File spoon-archives/lyotard.archive/lyotard_2001/lyotard.0108, message 30


Date: Sun, 05 Aug 2001 19:44:48 +0100
Subject: Re: An Idea whose time will never come


> Eric/all

To reply to the below question;

> I don't see why ethical paralogy necessarily limits one to a politics of
> liberalism. What criteria do you propose as necessary?  Do you see it as
> determinative?

Difficult to answer this - but a couple of points spring to mind there is no
evidence that a political engagement from such a perspective has any
possibility of advancing beyond the nihalism of the libidinal economy or the
harshness of the politics of the differend.  If understood from the
perspective of the differend it often seems that the philosophy of language,
genres and differends leads  to the political aim of enabling a voice to be
given to one or other side of the differend. In the case of Auschwitz this
is an ahistorical disaster movie of the first order - Lyotard
underestimates the power of the resources historians can unleash in relation
to historical evidence. Lyotard sees holocaust denial as a blanket denial of
history and the disciplines procedures rather than a political and social
position. The denial of the credibility of evidence as collected by
historians associated with a notion of rationalist authenticity, places this
differend in the place of a last attempt at defying rationality, rather than
justifying a differend supporting pluralism... The underlying supporting
element for this is the moral equivilance of discourses - because there is
nothing available which denies this - excepting of course the feeling of the
sublime - is this sufficient? The politics of liberalism is founded in its
contemporary forms on pluralism.

> My question to you to this. Given the limitations of identity/difference
> ethics/politics, what is the new move you see N&H as making?  Do you
> consider this a more valid and fruitful approach?
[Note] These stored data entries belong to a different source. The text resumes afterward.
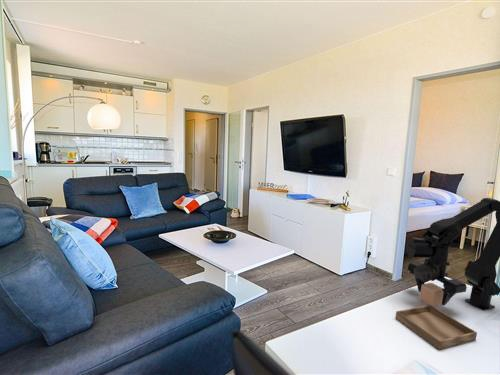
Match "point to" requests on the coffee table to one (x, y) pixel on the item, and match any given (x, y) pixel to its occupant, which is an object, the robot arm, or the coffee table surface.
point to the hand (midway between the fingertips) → (431, 298)
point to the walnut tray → (435, 327)
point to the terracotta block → (431, 294)
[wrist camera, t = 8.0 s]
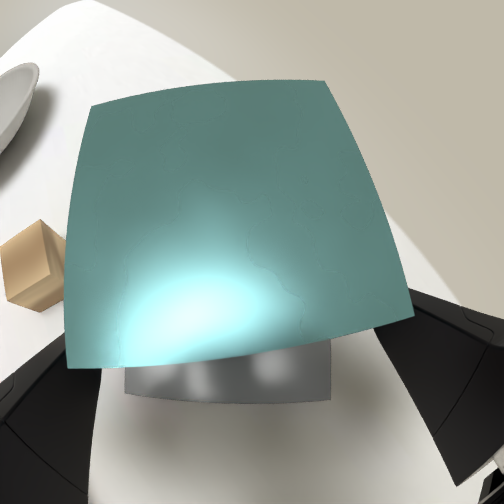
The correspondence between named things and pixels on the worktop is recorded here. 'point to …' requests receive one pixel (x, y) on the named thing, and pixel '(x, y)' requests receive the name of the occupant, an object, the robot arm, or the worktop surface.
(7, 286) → the block
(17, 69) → the dish
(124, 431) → the worktop surface
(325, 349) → the plate
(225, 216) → the tall teal box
An analysis of the social founded on the construcution of a new political
subject, read section 4.3. The political subject they are suggesting is
simply another variant of the revolutionary subject (proletarian) derived
from Marx and Hegel. The implicit refusal of the postmodern 'end of
history', the end of the grand narrative of human liberation is interesting
- mostly because of the nerve it has hit - quiescence is once again over.
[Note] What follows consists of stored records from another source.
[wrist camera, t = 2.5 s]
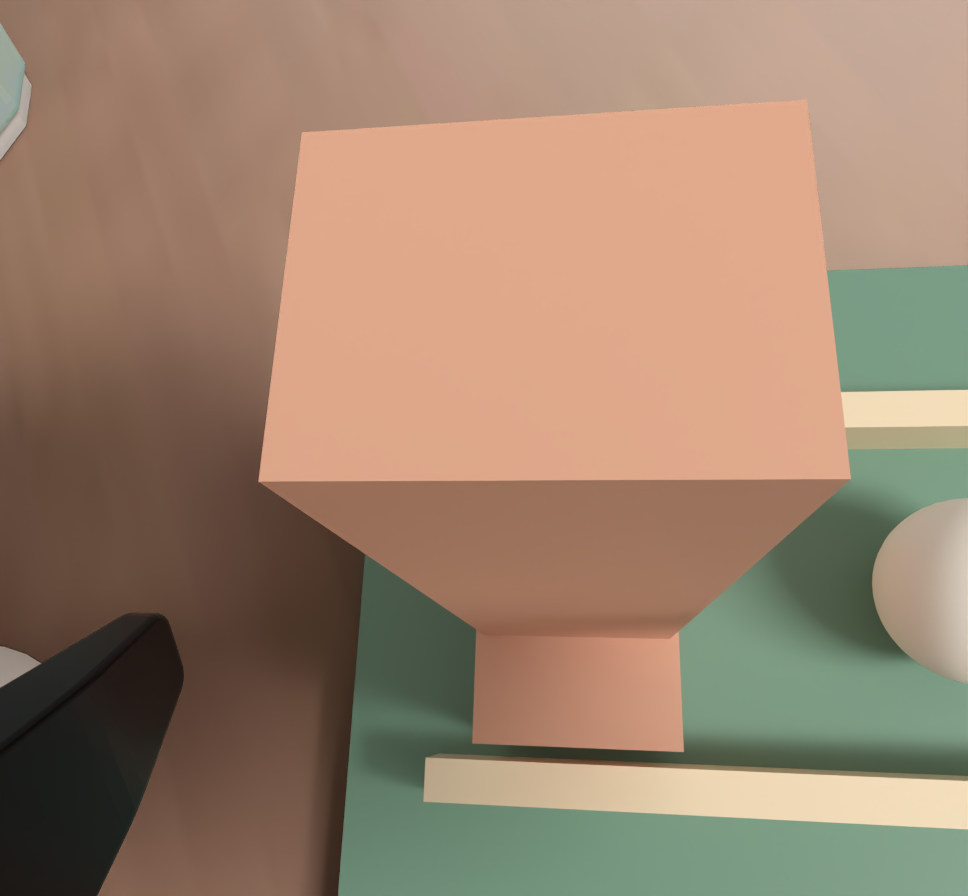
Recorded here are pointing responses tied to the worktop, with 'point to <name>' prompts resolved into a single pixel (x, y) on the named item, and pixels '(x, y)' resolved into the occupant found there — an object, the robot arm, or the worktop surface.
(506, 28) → the worktop surface
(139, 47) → the worktop surface
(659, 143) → the player
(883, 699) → the board
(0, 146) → the disposable coffee cup
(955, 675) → the ball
> Nobody told the Arabs anyway... (see Thesinger and the recent Minority
> reports)

The abolitionists were strictly speaking a western group - in vast areas of
the world slavery has remained in place long after it had been eradicated in
the North. Thesinger discusses the position of slaves in Arabia in the mid
20th C, the Minority Rights Group produced a number of reports discussing
the position of slaves in the south.